L’événement se trouve désormais dans toutes les gazettes du pays, même si rien n’a filtré avec précision, même pas les dates exactes de la visite : le président chinois Xi Jinping viendra en Birmanie, probablement cette semaine, pour ce qui sera sa deuxième visite officielle dans le pays, après celle de 2009. Les dates supposées, mais pas confirmées, sont les 17 et 18 janvier prochain, à l’occasion de la commémoration du 70ème anniversaire de l’établissement de relations diplomatiques entre les deux pays.
La venue du numéro Un chinois s’explique surtout par l’agacement de Pékin devant la lenteur du développement, voire les blocages dans certains cas, des projets conjoints dans le cadre de la fameuse « Nouvelle route de la soie ». Par exemple, la voie ferrée qui doit relier Ruili en Chine avec Muse en Birmanie, deux villes frontières au nord-est de l’état de Shan, pour s’achever à Mandalay, en est encore au stade des relevés de terrain en Birmanie alors que la gare de Ruili est achevée en Chine. Xi Jinping veut donc redonner un coup de fouet aux relations entre les deux partenaires mais aussi rappeler Nay Pyi Taw à l’ordre sur ses engagements.
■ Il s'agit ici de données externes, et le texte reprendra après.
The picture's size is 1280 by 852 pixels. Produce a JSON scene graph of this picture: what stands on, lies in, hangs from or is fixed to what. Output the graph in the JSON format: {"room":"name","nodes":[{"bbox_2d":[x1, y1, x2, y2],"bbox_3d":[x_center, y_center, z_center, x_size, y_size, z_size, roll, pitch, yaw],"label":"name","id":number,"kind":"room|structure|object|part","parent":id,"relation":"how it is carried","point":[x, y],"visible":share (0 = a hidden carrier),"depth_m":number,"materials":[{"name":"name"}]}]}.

Le dirigeant chinois va aussi certainement mettre le processus de paix dans la balance, lui qui fait aujourd’hui pression sur les groupes ethniques combattants qui sont installés sur des territoires entre les deux pays pour qu’ils reviennent à la table des négociations avec le gouvernement actuel et qu’ils cessent leurs attaquent nuisant au commerce entre les deux voisins. Sa venue, qui coïncide – mais est-ce une coïncidence ? – avec la reprise la semaine dernière de discussions réelles entre les divers acteurs birmans et ethniques de ce processus, est en tout cas un signe fort pour tous les protagonistes que la patience de Pékin commence à s’user. Le message est clair : la Chine a besoin de paix à ses frontières pour développer ses projets économiques grandioses.
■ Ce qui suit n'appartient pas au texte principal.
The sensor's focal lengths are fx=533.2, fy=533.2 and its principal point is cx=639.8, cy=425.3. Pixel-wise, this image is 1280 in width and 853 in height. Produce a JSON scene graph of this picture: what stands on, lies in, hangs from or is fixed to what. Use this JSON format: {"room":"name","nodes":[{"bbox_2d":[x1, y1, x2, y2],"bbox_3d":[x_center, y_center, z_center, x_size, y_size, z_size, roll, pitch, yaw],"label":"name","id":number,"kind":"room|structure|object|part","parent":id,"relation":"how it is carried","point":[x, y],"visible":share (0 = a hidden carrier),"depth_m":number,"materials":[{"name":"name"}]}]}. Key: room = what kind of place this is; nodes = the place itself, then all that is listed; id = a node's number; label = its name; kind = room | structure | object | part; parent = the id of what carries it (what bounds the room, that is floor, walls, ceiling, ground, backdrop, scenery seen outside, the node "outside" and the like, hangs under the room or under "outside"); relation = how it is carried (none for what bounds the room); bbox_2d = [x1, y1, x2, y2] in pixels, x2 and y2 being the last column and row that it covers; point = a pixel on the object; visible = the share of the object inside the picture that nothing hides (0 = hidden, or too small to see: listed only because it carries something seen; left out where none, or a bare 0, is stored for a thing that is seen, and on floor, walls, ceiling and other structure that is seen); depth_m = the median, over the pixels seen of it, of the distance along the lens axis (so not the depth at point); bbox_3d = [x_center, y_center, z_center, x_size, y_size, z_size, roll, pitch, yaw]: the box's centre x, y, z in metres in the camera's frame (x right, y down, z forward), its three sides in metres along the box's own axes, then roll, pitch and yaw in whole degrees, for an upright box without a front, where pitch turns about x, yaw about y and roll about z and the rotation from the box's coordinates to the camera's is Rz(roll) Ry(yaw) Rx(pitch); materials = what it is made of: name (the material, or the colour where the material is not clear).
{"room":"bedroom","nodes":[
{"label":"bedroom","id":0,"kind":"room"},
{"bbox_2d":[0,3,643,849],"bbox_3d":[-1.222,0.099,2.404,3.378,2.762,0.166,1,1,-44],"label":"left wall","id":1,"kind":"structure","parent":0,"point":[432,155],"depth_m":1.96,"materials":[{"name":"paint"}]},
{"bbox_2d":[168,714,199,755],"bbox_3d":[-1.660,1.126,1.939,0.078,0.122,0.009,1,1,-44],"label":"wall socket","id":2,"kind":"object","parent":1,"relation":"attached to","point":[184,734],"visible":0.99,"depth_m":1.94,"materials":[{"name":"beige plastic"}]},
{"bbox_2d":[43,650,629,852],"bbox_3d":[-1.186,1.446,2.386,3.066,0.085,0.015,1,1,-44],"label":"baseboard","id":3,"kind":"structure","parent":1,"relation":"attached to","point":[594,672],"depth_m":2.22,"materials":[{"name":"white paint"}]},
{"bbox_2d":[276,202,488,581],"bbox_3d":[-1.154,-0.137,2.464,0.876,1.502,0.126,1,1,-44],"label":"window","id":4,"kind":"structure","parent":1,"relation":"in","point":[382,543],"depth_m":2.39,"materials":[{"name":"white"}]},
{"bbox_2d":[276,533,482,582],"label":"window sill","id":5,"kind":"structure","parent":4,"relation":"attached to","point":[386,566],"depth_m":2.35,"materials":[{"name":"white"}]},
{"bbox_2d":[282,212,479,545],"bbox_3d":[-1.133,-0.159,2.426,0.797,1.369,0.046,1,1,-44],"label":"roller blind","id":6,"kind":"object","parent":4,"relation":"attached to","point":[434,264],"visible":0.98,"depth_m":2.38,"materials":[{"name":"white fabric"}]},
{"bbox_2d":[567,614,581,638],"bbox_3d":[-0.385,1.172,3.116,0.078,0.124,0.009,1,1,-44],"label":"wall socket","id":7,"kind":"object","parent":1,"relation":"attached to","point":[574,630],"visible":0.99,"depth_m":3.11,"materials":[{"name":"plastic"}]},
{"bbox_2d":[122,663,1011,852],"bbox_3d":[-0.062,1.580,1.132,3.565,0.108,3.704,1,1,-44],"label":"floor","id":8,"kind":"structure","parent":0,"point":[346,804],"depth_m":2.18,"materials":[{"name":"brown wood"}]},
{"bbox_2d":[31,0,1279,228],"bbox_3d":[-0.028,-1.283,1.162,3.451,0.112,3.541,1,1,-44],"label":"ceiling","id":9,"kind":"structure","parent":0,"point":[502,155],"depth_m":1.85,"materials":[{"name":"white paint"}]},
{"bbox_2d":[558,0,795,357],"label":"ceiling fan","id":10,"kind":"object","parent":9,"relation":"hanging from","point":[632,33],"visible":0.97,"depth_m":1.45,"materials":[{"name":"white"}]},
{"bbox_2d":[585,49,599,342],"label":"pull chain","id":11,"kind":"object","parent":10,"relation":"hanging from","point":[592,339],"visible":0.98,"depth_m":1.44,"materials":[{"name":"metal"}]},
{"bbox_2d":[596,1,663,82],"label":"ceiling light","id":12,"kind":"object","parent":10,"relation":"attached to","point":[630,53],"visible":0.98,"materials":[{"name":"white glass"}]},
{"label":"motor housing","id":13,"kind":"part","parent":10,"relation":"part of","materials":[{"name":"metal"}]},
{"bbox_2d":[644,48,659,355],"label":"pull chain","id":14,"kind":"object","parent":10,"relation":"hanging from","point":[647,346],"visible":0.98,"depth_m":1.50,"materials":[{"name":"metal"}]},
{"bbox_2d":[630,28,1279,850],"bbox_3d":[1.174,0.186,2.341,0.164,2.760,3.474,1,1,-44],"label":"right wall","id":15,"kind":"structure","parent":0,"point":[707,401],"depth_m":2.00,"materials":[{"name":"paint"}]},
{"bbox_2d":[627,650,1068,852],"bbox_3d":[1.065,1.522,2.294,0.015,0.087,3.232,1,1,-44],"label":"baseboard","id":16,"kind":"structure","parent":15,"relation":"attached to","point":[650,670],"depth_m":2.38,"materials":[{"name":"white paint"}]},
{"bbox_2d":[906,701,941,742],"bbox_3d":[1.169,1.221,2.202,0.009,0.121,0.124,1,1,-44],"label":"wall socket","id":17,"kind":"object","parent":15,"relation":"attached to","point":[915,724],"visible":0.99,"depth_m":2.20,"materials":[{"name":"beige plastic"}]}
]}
Autre développement économico-diplomatique attendu, la signature de deux des sept accords prévus pour le fonctionnement de la zone économique spéciale de Kyaukphyu, dans l’état d’Arakan. L’accord-cadre sur cette zone spéciale a été signe en 2018, et les études d’impacts environnemental et social ont été conduite. Mais depuis, plus rien. Or, cette zone est également un élément important de la politique régionale chinoise puisqu’elle est l’un des points terminaux du Corridor économique sino-birman et qu’elle donnera à Pékin un accès à l’océan indien, au grand dam de New-Delhi. L’un des deux accords qui seront signés porte d’ailleurs sur la construction d’un port en eaux profondes. Les prochains accords portent eux sur le développement industriel de la zone.
A côté de ces grands projets sur lesquels il y a déjà accord mais où les retards se sont accumulés, Xi Jinping devrait aussi travailler à ce que la Birmanie exporte plus de produits agricoles vers la Chine, tant du bétail que des fruits, légumes et éventuellement des céréales. L’empire du milieu cherche en permanence à assurer un flux correct de ressources alimentaires pour sa population, et l’agriculture birmane est l’un des leviers que Pékin veut utiliser.
Et puis bien sûr, le dossier du barrage de Myitsone reviendra sur la table. L’ouvrage est officiellement en sommeil depuis le 30 septembre 2011, sous le gouvernement précédent, et s’il avait été achevé en les termes prévues en 2017, sa production d’électricité serait allée au Yunnan chinois et non pas à la Birmanie. Nul doute que Xi Jinping cherchera une voie de sortie favorable aux intérêts chinois sur ce dossier, quitte à faire quelques concessions.
A un moment où les relations de la Birmanie avec la plupart des pays occidentaux ne sont pas particulièrement positives, à cause essentiellement de la crise des populations musulmanes dans l’Arakan, la venue du président Xi Jinping remet clairement Nay Pyi Taw dans le giron de l’influence chinoise. Elle est perçue par tous les observateurs comme un acte positif pour l’économie birmane, mais aussi une reprise en main diplomatique.